• _Data to use_:
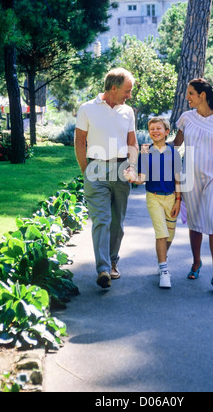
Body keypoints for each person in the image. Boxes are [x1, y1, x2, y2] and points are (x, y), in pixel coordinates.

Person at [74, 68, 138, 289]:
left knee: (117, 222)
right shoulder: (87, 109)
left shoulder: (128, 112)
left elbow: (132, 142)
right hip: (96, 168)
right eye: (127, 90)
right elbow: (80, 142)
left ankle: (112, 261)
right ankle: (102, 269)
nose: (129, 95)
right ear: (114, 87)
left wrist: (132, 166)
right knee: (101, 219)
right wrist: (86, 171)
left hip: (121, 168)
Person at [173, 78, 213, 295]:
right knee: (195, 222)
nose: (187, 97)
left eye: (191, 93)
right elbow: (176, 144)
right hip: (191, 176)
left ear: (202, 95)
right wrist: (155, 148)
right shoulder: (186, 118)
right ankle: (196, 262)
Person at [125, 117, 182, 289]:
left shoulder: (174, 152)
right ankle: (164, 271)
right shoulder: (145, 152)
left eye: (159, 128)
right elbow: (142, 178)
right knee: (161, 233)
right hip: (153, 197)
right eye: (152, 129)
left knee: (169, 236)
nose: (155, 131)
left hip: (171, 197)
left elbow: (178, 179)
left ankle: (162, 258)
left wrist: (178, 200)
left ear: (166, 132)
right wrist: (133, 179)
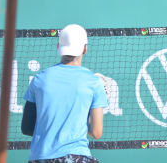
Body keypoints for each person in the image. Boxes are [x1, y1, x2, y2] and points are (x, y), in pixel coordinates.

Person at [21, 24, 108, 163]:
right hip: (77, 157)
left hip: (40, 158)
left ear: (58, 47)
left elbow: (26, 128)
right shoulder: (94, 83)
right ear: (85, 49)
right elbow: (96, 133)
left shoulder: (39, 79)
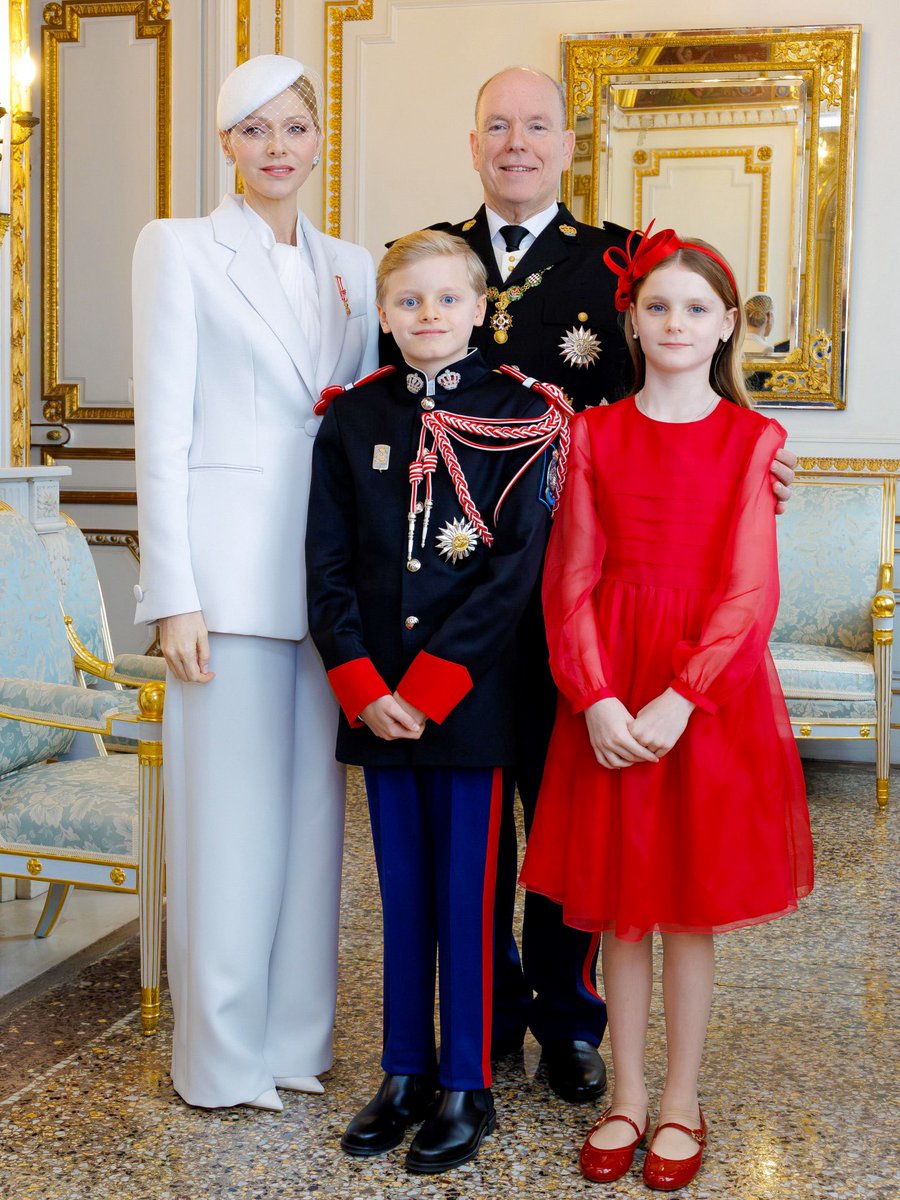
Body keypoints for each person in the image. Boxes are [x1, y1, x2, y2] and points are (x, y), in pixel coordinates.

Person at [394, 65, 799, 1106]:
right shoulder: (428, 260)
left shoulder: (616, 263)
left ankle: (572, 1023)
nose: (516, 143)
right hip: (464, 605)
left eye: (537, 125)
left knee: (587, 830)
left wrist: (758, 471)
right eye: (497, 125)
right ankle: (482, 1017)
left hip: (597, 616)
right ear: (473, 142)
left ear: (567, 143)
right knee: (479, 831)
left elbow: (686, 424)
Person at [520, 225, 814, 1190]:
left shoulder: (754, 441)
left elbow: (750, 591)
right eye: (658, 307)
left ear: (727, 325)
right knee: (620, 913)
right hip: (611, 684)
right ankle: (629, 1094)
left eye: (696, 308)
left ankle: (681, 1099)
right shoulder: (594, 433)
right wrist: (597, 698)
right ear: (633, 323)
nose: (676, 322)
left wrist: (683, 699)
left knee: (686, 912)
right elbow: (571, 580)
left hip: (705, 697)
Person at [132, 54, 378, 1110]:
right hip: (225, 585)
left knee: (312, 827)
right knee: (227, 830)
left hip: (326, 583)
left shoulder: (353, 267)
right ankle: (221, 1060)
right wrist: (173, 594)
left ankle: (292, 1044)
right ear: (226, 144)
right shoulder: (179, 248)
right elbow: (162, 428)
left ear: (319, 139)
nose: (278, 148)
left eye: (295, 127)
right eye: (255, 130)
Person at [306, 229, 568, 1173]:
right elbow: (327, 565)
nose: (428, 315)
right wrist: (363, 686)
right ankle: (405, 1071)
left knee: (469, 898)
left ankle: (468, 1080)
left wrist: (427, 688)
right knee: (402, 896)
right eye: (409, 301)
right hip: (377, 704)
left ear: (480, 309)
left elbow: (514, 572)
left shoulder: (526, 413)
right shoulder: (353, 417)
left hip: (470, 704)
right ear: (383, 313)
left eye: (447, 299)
--
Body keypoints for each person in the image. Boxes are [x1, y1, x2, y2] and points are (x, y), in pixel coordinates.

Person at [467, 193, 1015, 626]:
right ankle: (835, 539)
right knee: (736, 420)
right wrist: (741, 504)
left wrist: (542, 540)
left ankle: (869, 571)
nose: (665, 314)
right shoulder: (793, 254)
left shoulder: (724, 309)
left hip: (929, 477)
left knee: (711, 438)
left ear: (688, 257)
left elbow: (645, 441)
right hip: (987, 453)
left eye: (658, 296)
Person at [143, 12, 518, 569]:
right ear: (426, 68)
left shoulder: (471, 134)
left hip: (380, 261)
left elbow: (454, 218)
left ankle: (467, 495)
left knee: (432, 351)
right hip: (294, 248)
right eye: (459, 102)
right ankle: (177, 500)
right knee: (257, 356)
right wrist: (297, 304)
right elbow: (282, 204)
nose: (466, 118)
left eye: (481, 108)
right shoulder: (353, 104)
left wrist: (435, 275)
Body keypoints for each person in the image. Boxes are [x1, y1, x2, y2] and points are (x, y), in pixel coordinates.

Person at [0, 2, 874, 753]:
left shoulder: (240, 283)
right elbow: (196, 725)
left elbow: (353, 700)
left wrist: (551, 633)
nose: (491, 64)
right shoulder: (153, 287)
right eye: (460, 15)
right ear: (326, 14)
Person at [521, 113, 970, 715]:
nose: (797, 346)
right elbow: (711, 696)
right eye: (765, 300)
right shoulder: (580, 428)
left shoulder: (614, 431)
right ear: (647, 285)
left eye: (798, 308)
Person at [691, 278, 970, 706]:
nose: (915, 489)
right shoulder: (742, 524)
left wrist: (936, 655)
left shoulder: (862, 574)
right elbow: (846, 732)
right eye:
==
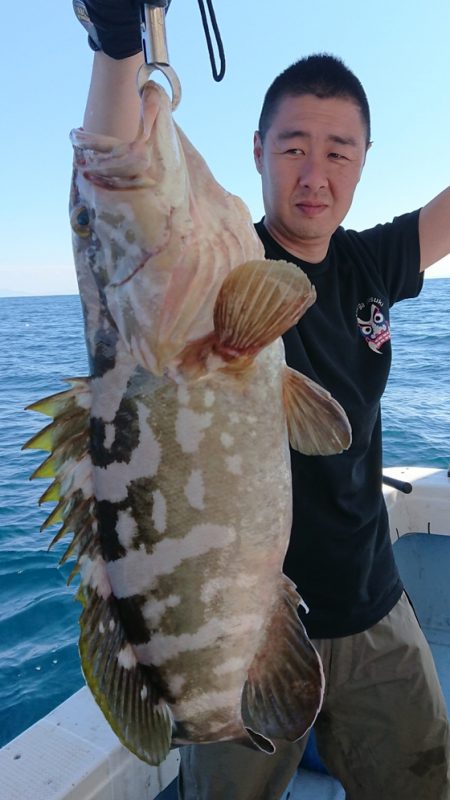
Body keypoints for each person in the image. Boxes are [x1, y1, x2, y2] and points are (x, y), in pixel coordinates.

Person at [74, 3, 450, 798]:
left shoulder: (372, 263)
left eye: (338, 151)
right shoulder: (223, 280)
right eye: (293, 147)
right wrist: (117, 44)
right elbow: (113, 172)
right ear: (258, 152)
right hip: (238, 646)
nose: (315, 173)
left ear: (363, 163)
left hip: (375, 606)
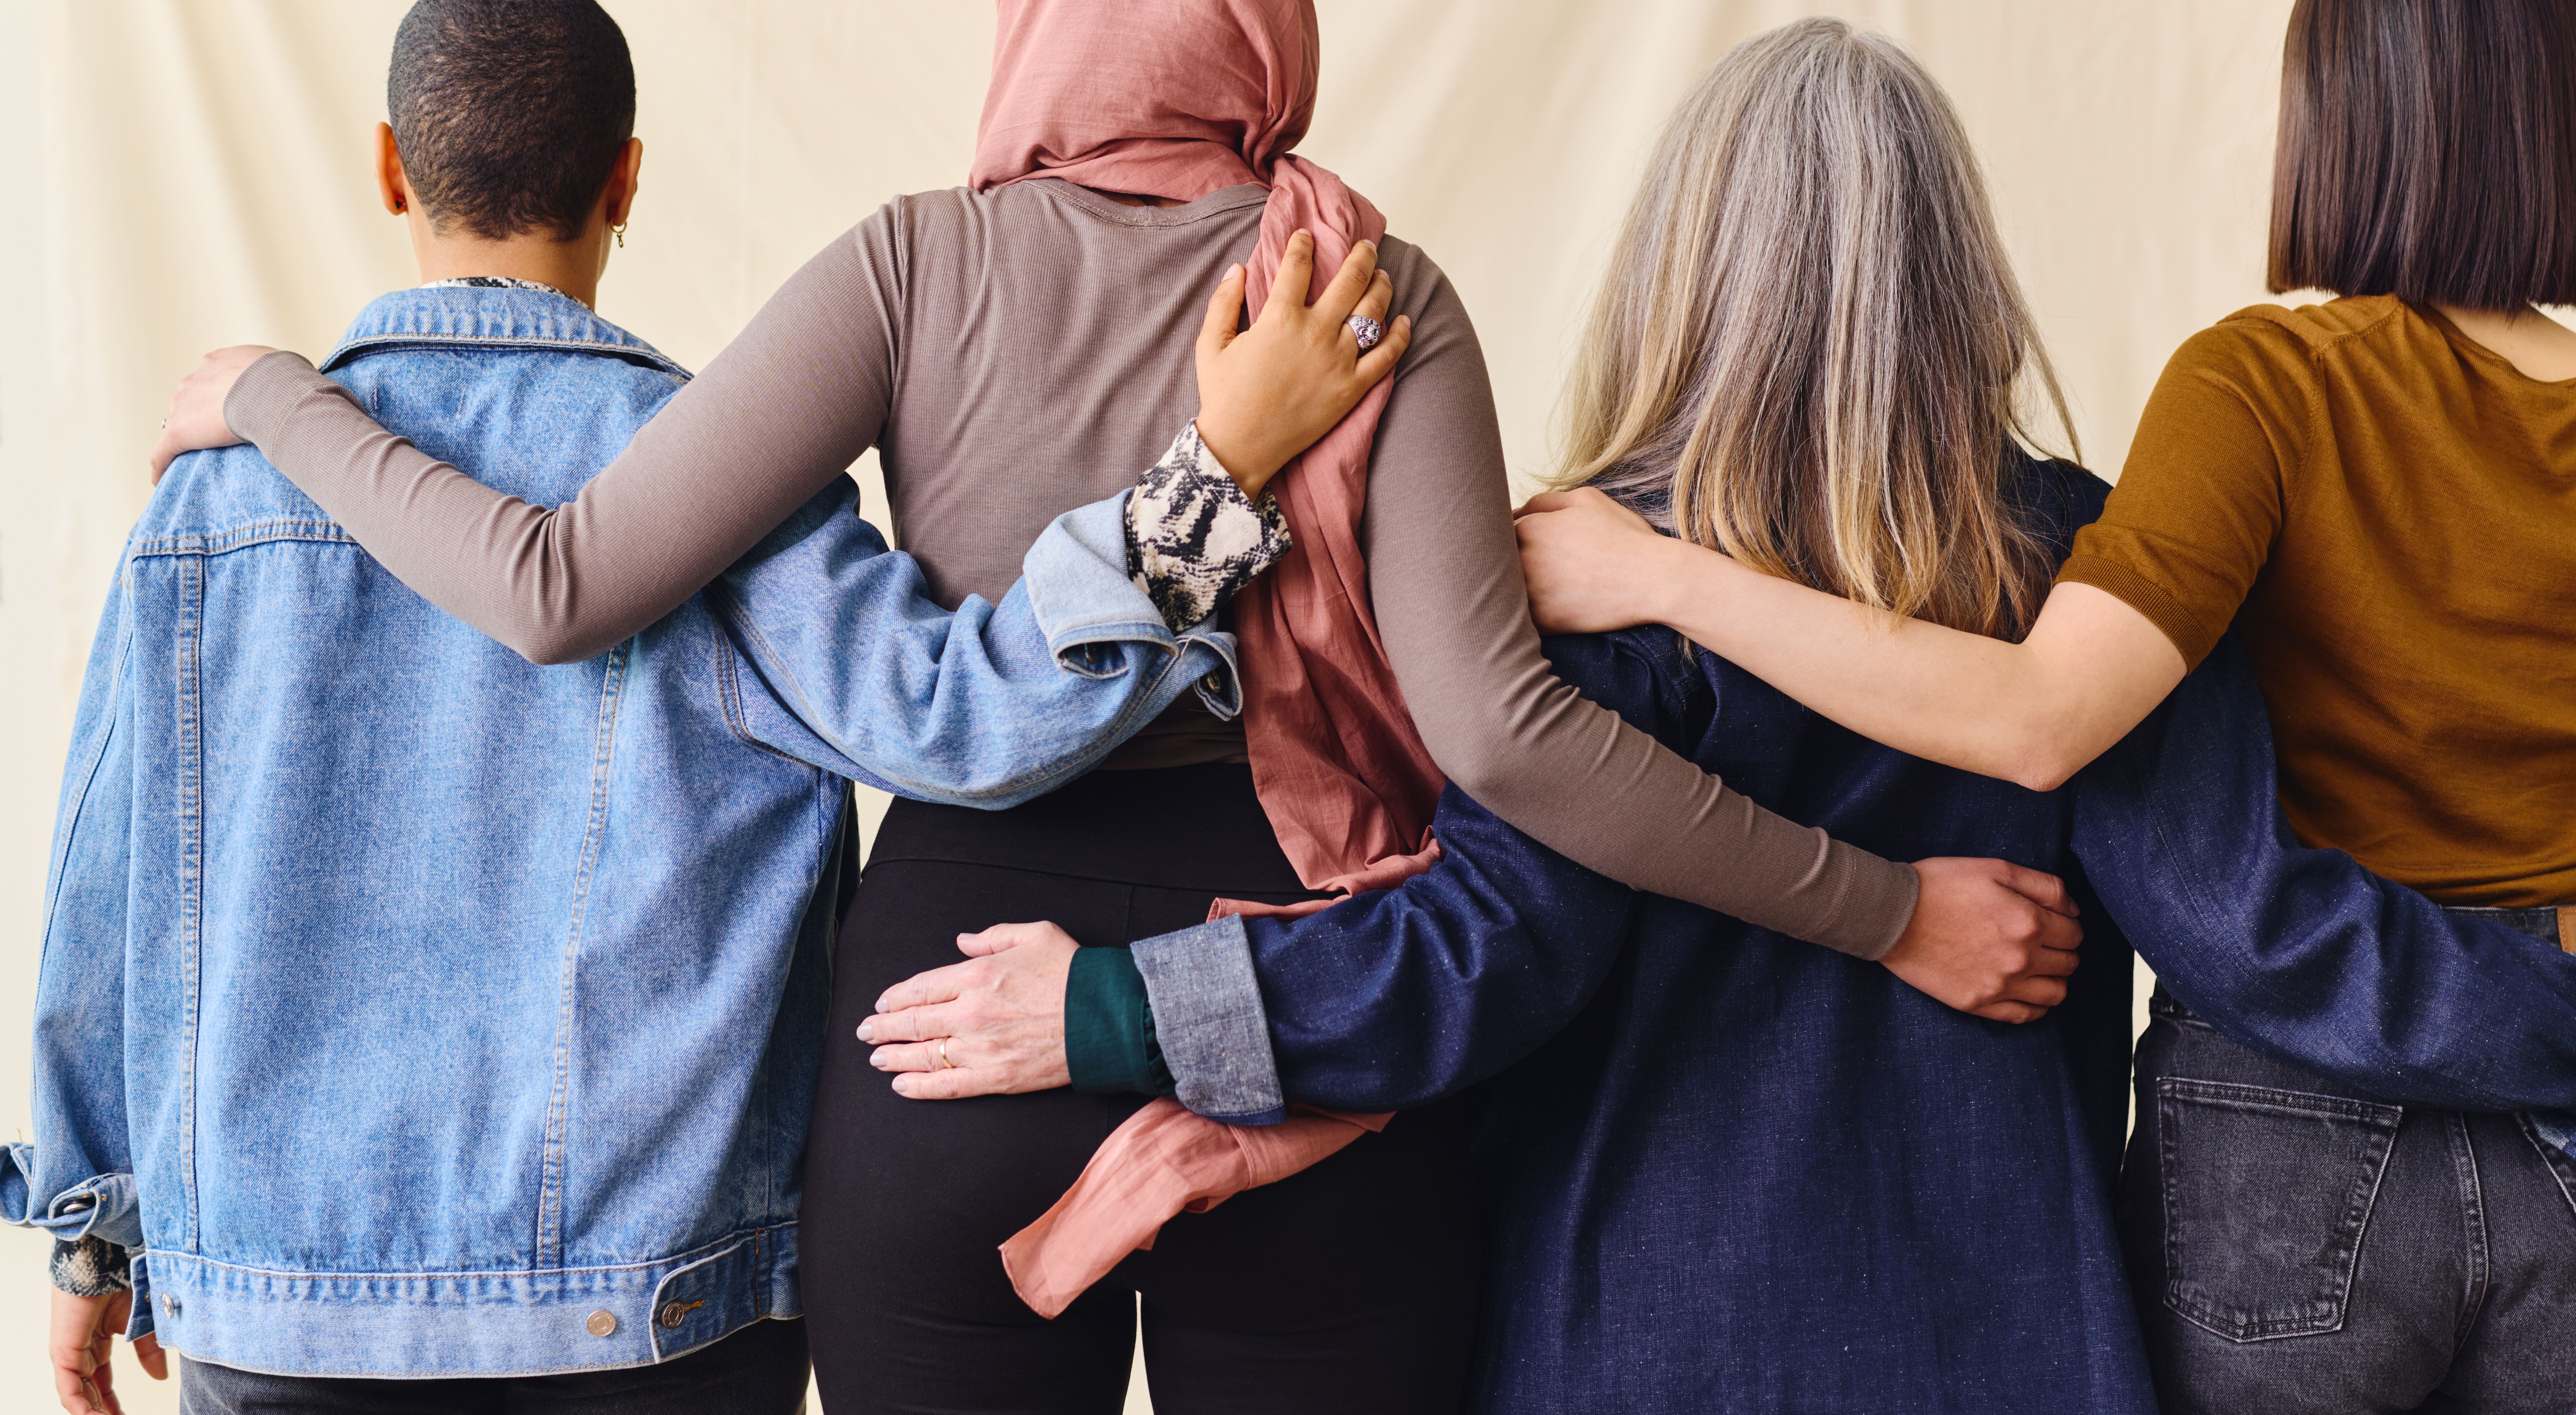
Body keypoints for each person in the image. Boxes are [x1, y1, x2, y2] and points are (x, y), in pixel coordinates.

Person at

• _Exercise prompt_:
Repeat exactly the lines above from the one with "nose: (278, 148)" up to and including the one with "left eye: (447, 299)". No other line belongs in the reply.

• _Reply to the task_:
nose: (278, 148)
left eye: (295, 127)
right eye: (255, 130)
Person at [306, 229, 568, 1173]:
right elbow: (327, 565)
nose: (428, 315)
right wrist: (363, 686)
right ankle: (405, 1071)
left knee: (469, 898)
left ankle: (468, 1080)
left wrist: (427, 688)
right knee: (402, 896)
right eye: (409, 301)
right hip: (377, 704)
left ear: (480, 309)
left elbow: (514, 572)
left shoulder: (526, 413)
right shoulder: (353, 417)
left hip: (470, 704)
right ear: (383, 313)
left eye: (447, 299)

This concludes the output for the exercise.